The Fiordland National Park

Dominating the south west coast of New Zealand’s South Island, the Fiordland National Park is an awe inspiring wilderness, a UNESCO World Heritage Area, and an absolute must see destination for anyone who appreciates the outdoors. There are few other places in the world which provide as many scenic thrills concentrated into one manageable area for visitors to explore. In what is the largest of New Zealand’s National Parks, you will find three of the nine ‘Great Walks’, majestic fiords, cascading waterfalls and formidable mountain vistas. Other highlights include the glow worm caves in Te Anau, and the chance to take an Astronomy tour inside the National Park. Here are a few musts for your itinerary...

The Great Walks

Hiking fans are spoilt for choice in Fiordland. As well as the countless trails and tracks which wind through the park, visitors can also take on a whopping three of New Zealand’s nine ‘Great Walks’. Bear in mind that a Great Walks Pass is required for an independent walk on any of the Department of Conservation’s ‘Great’ tracks, but there are plenty of other lesser known, equally spectacular routes all throughout the park. These include the Hollyford Track, which is the only major track in Fiordland at low altitude, and as a result can be walked in winter without the risk of snow making it impassable. The track eventually reaches the sea at Martins Bay, on the wild, unspoilt western coastline.

The Routeburn Track

One of the most popular tracks in New Zealand, Routeburn offers incredible views of the Southern Alps and the Fiordland National Park. At only 32km in length, the path is relatively short, but still manages to pack in a vast amount of stunning scenery as it traverses across into the Mount Aspiring National Park. As you wind through steep valleys which overlook classic Kiwi lakes and icy rivers, you will come to understand just why thousands of tourists flock to New Zealand each year.     

The Milford Track

The Fiordland National Park

The title of ‘finest walk in the world’ is not one given away easily, but that is exactly how the Milford Track is referred to. Its 53km of striking, natural magnificence are found in the Fiordland National Park, on the south west of the South Island. Over the course of around 4 days, you will come across towering waterfalls, tranquil forests and picturesque mountain views. Don't miss it.  

The Kepler Track

The Kepler track is also found within the South Island’s Fiordland region, but takes you a little higher than the other tracks in the park. The thigh burning climb rewards you with spectacular panoramic views of the Kepler Mountains and the surrounding landscape. Plenty of the 60km route will see you strolling above the clouds, and an average hiker should be able to complete the track in between three and four days. 

Visit the Fiords!

The Fiordland National Park

There’s no point visiting Fiordland if you aren’t going to take a walk, boat cruise or even scenic flight to see at least one of the fiords. There are 14 in total, and each is its own unique and natural wonder. The two most popular are Milford Sound and Doubtful Sound. Once described by Rudyard Kipling as the “8th wonder of the world”, Milford Sound is a simply staggering sight to behold. As you cruise along the water, you are surrounded by falls flowing down the adjacent, imposing mountainsides. Milford Sound is equally impressive at any time of year, as in the spring, showers empower the cascading waterfalls, whilst the winter snow brings with it a cold cloak of serenity to an already mystical location. Milford Sound is the only fiord in the park accessible by road, and there are a range of kayak tours and boat cruises on offer to give you truly spectacular views of the surrounding wilderness.
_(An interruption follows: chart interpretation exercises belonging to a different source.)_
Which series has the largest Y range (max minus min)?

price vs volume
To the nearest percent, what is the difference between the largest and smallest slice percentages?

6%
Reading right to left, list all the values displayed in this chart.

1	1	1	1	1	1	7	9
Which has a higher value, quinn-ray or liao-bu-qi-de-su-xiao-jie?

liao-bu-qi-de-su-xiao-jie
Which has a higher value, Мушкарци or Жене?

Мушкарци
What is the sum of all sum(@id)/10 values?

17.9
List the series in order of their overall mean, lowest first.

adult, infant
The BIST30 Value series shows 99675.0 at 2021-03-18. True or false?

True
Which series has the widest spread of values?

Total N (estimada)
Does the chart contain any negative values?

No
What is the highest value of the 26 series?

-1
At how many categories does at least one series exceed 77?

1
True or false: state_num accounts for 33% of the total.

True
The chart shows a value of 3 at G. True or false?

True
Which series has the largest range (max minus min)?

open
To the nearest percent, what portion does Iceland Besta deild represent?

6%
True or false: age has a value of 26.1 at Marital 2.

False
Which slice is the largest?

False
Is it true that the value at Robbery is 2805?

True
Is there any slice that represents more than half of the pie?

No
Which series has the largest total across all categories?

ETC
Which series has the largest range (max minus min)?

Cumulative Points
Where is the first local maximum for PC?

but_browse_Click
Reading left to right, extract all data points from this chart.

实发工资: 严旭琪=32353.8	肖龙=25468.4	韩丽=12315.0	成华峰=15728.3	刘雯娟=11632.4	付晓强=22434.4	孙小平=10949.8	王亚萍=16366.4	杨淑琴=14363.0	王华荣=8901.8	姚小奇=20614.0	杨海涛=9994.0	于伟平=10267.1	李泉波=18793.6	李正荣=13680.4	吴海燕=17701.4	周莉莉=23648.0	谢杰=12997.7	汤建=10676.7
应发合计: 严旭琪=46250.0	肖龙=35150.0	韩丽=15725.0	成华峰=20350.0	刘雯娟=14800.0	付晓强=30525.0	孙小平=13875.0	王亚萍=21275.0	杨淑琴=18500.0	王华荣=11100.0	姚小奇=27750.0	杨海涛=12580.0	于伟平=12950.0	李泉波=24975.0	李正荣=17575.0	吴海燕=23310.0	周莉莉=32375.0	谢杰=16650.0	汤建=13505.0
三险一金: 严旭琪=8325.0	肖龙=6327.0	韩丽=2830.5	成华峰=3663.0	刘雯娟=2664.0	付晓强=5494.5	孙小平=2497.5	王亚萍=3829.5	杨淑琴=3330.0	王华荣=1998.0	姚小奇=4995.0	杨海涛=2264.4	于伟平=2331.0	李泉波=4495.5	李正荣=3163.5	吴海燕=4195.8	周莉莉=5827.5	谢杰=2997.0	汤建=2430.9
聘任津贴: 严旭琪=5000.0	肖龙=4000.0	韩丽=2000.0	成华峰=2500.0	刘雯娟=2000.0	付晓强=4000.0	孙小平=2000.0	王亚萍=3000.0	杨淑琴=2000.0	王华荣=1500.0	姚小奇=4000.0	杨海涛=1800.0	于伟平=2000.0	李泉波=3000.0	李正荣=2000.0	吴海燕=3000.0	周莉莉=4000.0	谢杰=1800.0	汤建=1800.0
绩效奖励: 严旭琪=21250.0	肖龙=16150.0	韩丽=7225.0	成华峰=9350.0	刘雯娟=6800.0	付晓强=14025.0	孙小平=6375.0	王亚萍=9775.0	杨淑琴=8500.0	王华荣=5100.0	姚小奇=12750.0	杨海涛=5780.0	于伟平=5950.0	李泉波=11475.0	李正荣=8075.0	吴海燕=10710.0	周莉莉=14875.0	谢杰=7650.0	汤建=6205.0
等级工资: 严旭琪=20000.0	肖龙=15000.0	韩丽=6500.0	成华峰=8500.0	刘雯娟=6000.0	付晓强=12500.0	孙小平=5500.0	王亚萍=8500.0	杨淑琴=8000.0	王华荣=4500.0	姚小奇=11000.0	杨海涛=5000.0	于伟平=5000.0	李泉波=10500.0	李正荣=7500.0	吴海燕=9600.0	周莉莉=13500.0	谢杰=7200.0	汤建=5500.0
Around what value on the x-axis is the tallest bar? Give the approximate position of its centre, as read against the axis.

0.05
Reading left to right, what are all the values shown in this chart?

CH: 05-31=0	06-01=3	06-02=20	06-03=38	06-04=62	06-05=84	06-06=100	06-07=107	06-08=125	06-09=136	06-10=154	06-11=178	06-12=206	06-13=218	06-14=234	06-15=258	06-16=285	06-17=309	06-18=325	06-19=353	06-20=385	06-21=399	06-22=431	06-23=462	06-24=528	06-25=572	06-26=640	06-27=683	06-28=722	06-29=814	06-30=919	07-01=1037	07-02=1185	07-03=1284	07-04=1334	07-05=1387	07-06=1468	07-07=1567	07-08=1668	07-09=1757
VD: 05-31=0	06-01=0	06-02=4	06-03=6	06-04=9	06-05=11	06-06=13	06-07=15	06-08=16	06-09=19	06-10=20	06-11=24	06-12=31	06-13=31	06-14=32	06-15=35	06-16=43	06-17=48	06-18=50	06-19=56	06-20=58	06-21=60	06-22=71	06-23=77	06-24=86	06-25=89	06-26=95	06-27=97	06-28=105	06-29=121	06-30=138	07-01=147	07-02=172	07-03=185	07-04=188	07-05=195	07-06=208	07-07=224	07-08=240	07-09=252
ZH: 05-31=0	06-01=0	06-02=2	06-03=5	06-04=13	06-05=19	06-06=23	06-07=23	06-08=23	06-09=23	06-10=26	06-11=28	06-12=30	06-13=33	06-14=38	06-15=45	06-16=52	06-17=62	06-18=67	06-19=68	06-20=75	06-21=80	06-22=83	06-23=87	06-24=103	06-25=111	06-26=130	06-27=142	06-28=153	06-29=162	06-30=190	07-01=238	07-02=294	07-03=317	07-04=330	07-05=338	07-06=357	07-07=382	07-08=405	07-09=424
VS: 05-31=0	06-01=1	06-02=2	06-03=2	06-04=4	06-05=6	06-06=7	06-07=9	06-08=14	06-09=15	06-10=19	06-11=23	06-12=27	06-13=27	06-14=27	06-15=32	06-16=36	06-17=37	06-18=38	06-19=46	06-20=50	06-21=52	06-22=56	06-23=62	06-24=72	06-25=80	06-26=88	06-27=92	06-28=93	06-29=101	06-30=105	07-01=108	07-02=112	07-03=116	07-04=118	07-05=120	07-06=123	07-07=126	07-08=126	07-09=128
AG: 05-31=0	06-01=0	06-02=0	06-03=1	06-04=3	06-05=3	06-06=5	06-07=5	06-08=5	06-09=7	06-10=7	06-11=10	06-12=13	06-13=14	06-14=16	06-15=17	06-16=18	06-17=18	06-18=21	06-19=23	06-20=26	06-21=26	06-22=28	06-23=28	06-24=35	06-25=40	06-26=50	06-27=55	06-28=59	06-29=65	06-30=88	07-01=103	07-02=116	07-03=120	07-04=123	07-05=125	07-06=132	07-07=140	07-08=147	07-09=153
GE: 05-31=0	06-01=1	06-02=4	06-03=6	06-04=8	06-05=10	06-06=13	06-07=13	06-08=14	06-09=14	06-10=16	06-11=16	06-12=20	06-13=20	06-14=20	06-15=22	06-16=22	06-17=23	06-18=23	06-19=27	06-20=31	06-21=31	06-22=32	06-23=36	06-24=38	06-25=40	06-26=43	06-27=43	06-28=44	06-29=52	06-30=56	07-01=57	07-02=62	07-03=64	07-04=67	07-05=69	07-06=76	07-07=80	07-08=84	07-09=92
The Fiordland National Park

As mentioned, Doubtful Sound is another fiord which has proved popular with visitors. It is larger and more difficult to get to than Milford Sound, but there are still plenty of cruises available where you can share the water with the native sea life, which includes bottlenose dolphins and sea lions. 

Explore the Glow Worm caves of Te Anau

Those seeking wonder and adventure in equal measure need look no further than the magical Glow worm caves of Te Anau. A tour will commence with a boat trip to the west coast of Lake Te Anau, before entering the caves in small groups with a professional guide. Once underground you can explore the ancient caves, and in complete darkness, take a small boat to a deeper, silent cavern, where the ceiling has been colonised by thousands of glowworms. The glittering display that they produce is akin to looking up at the sky at night, and is just another Fiordland sight that will take your breath away.

Astronomy in Fiordland

Unsurprisingly, some people like to combine a guided tour of the National Park with a spot of astronomy, as the unspoilt fiords have next to no light or air pollution. A popular operator offering personal tours and astronomy experiences is Astronomy Fiordland, and you can be sure that the depths of the night sky will prove as wondrous as the park you are observing them from.